INFORMATION SUPPLIED:
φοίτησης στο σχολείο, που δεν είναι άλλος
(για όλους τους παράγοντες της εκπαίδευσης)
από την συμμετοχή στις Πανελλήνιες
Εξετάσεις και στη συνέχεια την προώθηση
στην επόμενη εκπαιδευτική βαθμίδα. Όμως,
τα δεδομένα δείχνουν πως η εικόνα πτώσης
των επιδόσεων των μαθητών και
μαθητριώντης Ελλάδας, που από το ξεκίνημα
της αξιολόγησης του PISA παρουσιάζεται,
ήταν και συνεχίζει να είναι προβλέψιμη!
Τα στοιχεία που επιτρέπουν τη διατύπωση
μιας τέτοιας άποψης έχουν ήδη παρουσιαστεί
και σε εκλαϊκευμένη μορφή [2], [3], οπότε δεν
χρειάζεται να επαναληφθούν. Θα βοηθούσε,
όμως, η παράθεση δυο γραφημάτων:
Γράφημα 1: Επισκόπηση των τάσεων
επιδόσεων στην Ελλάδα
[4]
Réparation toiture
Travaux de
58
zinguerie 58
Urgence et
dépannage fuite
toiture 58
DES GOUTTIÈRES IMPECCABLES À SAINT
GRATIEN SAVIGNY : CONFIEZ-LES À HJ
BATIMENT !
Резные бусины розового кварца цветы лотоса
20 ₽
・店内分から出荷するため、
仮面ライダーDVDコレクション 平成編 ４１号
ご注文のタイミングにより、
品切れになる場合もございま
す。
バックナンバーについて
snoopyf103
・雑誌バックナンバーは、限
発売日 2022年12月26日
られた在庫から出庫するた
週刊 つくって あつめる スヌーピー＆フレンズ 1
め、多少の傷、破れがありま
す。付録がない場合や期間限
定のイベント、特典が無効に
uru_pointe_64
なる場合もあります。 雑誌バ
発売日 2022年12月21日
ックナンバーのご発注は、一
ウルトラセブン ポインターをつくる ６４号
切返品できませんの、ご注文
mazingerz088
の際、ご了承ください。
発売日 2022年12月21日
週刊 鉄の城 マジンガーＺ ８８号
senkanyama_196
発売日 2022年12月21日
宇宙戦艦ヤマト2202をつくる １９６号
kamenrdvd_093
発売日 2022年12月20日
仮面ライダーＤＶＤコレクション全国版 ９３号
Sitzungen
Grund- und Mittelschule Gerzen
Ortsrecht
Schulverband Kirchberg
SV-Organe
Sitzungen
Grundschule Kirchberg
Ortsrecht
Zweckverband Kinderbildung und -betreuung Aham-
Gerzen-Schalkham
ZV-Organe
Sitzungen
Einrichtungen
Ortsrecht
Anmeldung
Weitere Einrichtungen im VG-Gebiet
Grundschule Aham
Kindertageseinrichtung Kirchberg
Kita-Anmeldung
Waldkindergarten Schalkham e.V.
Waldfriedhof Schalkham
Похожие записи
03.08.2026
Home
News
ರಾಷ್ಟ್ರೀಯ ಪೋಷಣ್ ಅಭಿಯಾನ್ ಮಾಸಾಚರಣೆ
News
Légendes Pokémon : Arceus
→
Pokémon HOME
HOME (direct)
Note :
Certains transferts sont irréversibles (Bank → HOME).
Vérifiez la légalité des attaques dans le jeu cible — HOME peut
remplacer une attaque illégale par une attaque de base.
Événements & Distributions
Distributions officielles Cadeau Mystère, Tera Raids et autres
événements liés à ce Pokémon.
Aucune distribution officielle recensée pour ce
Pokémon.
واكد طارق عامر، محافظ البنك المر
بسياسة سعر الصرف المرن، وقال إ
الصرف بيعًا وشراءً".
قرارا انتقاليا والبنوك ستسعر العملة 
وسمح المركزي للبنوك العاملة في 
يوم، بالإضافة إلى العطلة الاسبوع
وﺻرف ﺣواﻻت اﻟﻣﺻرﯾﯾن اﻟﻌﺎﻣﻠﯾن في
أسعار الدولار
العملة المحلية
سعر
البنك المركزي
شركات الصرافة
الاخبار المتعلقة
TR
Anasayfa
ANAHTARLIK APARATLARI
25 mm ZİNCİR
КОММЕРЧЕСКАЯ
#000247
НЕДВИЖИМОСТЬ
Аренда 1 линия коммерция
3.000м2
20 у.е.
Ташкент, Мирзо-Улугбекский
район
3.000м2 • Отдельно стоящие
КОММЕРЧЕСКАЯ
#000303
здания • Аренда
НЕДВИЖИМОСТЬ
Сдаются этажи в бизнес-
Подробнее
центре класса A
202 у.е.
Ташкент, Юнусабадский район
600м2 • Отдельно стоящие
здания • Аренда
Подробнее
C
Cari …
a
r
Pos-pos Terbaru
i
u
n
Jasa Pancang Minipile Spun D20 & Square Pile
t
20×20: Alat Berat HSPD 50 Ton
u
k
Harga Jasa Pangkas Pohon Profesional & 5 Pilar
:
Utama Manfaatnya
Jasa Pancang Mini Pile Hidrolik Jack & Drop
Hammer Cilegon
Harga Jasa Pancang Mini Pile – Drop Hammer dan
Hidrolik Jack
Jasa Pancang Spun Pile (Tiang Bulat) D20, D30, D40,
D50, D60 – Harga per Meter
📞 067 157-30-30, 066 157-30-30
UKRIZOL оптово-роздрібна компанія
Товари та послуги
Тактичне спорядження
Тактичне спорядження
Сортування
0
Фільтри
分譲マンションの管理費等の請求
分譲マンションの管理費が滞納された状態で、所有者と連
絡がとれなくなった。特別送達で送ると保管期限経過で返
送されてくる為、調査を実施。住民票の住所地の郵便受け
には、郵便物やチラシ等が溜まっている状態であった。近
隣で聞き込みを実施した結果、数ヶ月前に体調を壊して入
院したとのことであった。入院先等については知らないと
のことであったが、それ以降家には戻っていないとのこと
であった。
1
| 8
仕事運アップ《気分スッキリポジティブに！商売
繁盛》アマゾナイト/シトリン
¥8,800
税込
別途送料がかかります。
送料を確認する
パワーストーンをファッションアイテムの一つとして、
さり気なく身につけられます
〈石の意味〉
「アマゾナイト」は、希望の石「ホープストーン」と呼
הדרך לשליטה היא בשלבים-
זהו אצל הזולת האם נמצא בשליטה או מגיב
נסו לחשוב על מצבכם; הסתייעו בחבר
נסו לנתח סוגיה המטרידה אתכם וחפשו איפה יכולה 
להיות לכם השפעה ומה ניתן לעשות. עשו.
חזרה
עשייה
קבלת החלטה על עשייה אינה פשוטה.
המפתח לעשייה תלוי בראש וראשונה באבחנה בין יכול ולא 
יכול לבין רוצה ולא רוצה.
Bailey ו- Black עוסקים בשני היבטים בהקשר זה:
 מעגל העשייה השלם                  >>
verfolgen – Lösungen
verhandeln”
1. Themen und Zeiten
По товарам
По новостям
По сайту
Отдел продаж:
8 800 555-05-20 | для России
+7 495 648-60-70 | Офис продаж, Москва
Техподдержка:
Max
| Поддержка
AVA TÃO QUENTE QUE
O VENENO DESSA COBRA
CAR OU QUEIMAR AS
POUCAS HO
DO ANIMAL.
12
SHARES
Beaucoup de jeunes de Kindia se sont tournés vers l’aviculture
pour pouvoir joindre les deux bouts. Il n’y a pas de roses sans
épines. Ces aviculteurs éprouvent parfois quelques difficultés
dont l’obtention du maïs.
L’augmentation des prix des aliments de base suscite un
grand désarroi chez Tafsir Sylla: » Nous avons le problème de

WORK TO COMPLETE: Top to bottom, the records above must be output exactly.

ANSWER TO THIS PROBLEM:
φοίτησης στο σχολείο, που δεν είναι άλλος
(για όλους τους παράγοντες της εκπαίδευσης)
από την συμμετοχή στις Πανελλήνιες
Εξετάσεις και στη συνέχεια την προώθηση
στην επόμενη εκπαιδευτική βαθμίδα. Όμως,
τα δεδομένα δείχνουν πως η εικόνα πτώσης
των επιδόσεων των μαθητών και
μαθητριώντης Ελλάδας, που από το ξεκίνημα
της αξιολόγησης του PISA παρουσιάζεται,
ήταν και συνεχίζει να είναι προβλέψιμη!
Τα στοιχεία που επιτρέπουν τη διατύπωση
μιας τέτοιας άποψης έχουν ήδη παρουσιαστεί
και σε εκλαϊκευμένη μορφή [2], [3], οπότε δεν
χρειάζεται να επαναληφθούν. Θα βοηθούσε,
όμως, η παράθεση δυο γραφημάτων:
Γράφημα 1: Επισκόπηση των τάσεων
επιδόσεων στην Ελλάδα
[4]
Réparation toiture
Travaux de
58
zinguerie 58
Urgence et
dépannage fuite
toiture 58
DES GOUTTIÈRES IMPECCABLES À SAINT
GRATIEN SAVIGNY : CONFIEZ-LES À HJ
BATIMENT !
Резные бусины розового кварца цветы лотоса
20 ₽
・店内分から出荷するため、
仮面ライダーDVDコレクション 平成編 ４１号
ご注文のタイミングにより、
品切れになる場合もございま
す。
バックナンバーについて
snoopyf103
・雑誌バックナンバーは、限
発売日 2022年12月26日
られた在庫から出庫するた
週刊 つくって あつめる スヌーピー＆フレンズ 1
め、多少の傷、破れがありま
す。付録がない場合や期間限
定のイベント、特典が無効に
uru_pointe_64
なる場合もあります。 雑誌バ
発売日 2022年12月21日
ックナンバーのご発注は、一
ウルトラセブン ポインターをつくる ６４号
切返品できませんの、ご注文
mazingerz088
の際、ご了承ください。
発売日 2022年12月21日
週刊 鉄の城 マジンガーＺ ８８号
senkanyama_196
発売日 2022年12月21日
宇宙戦艦ヤマト2202をつくる １９６号
kamenrdvd_093
発売日 2022年12月20日
仮面ライダーＤＶＤコレクション全国版 ９３号
Sitzungen
Grund- und Mittelschule Gerzen
Ortsrecht
Schulverband Kirchberg
SV-Organe
Sitzungen
Grundschule Kirchberg
Ortsrecht
Zweckverband Kinderbildung und -betreuung Aham-
Gerzen-Schalkham
ZV-Organe
Sitzungen
Einrichtungen
Ortsrecht
Anmeldung
Weitere Einrichtungen im VG-Gebiet
Grundschule Aham
Kindertageseinrichtung Kirchberg
Kita-Anmeldung
Waldkindergarten Schalkham e.V.
Waldfriedhof Schalkham
Похожие записи
03.08.2026
Home
News
ರಾಷ್ಟ್ರೀಯ ಪೋಷಣ್ ಅಭಿಯಾನ್ ಮಾಸಾಚರಣೆ
News
Légendes Pokémon : Arceus
→
Pokémon HOME
HOME (direct)
Note :
Certains transferts sont irréversibles (Bank → HOME).
Vérifiez la légalité des attaques dans le jeu cible — HOME peut
remplacer une attaque illégale par une attaque de base.
Événements & Distributions
Distributions officielles Cadeau Mystère, Tera Raids et autres
événements liés à ce Pokémon.
Aucune distribution officielle recensée pour ce
Pokémon.
واكد طارق عامر، محافظ البنك المر
بسياسة سعر الصرف المرن، وقال إ
الصرف بيعًا وشراءً".
قرارا انتقاليا والبنوك ستسعر العملة 
وسمح المركزي للبنوك العاملة في 
يوم، بالإضافة إلى العطلة الاسبوع
وﺻرف ﺣواﻻت اﻟﻣﺻرﯾﯾن اﻟﻌﺎﻣﻠﯾن في
أسعار الدولار
العملة المحلية
سعر
البنك المركزي
شركات الصرافة
الاخبار المتعلقة
TR
Anasayfa
ANAHTARLIK APARATLARI
25 mm ZİNCİR
КОММЕРЧЕСКАЯ
#000247
НЕДВИЖИМОСТЬ
Аренда 1 линия коммерция
3.000м2
20 у.е.
Ташкент, Мирзо-Улугбекский
район
3.000м2 • Отдельно стоящие
КОММЕРЧЕСКАЯ
#000303
здания • Аренда
НЕДВИЖИМОСТЬ
Сдаются этажи в бизнес-
Подробнее
центре класса A
202 у.е.
Ташкент, Юнусабадский район
600м2 • Отдельно стоящие
здания • Аренда
Подробнее
C
Cari …
a
r
Pos-pos Terbaru
i
u
n
Jasa Pancang Minipile Spun D20 & Square Pile
t
20×20: Alat Berat HSPD 50 Ton
u
k
Harga Jasa Pangkas Pohon Profesional & 5 Pilar
:
Utama Manfaatnya
Jasa Pancang Mini Pile Hidrolik Jack & Drop
Hammer Cilegon
Harga Jasa Pancang Mini Pile – Drop Hammer dan
Hidrolik Jack
Jasa Pancang Spun Pile (Tiang Bulat) D20, D30, D40,
D50, D60 – Harga per Meter
📞 067 157-30-30, 066 157-30-30
UKRIZOL оптово-роздрібна компанія
Товари та послуги
Тактичне спорядження
Тактичне спорядження
Сортування
0
Фільтри
分譲マンションの管理費等の請求
分譲マンションの管理費が滞納された状態で、所有者と連
絡がとれなくなった。特別送達で送ると保管期限経過で返
送されてくる為、調査を実施。住民票の住所地の郵便受け
には、郵便物やチラシ等が溜まっている状態であった。近
隣で聞き込みを実施した結果、数ヶ月前に体調を壊して入
院したとのことであった。入院先等については知らないと
のことであったが、それ以降家には戻っていないとのこと
であった。
1
| 8
仕事運アップ《気分スッキリポジティブに！商売
繁盛》アマゾナイト/シトリン
¥8,800
税込
別途送料がかかります。
送料を確認する
パワーストーンをファッションアイテムの一つとして、
さり気なく身につけられます
〈石の意味〉
「アマゾナイト」は、希望の石「ホープストーン」と呼
הדרך לשליטה היא בשלבים-
זהו אצל הזולת האם נמצא בשליטה או מגיב
נסו לחשוב על מצבכם; הסתייעו בחבר
נסו לנתח סוגיה המטרידה אתכם וחפשו איפה יכולה 
להיות לכם השפעה ומה ניתן לעשות. עשו.
חזרה
עשייה
קבלת החלטה על עשייה אינה פשוטה.
המפתח לעשייה תלוי בראש וראשונה באבחנה בין יכול ולא 
יכול לבין רוצה ולא רוצה.
Bailey ו- Black עוסקים בשני היבטים בהקשר זה:
 מעגל העשייה השלם                  >>
verfolgen – Lösungen
verhandeln”
1. Themen und Zeiten
По товарам
По новостям
По сайту
Отдел продаж:
8 800 555-05-20 | для России
+7 495 648-60-70 | Офис продаж, Москва
Техподдержка:
Max
| Поддержка
AVA TÃO QUENTE QUE
O VENENO DESSA COBRA
CAR OU QUEIMAR AS
POUCAS HO
DO ANIMAL.
12
SHARES
Beaucoup de jeunes de Kindia se sont tournés vers l’aviculture
pour pouvoir joindre les deux bouts. Il n’y a pas de roses sans
épines. Ces aviculteurs éprouvent parfois quelques difficultés
dont l’obtention du maïs.
L’augmentation des prix des aliments de base suscite un
grand désarroi chez Tafsir Sylla: » Nous avons le problème de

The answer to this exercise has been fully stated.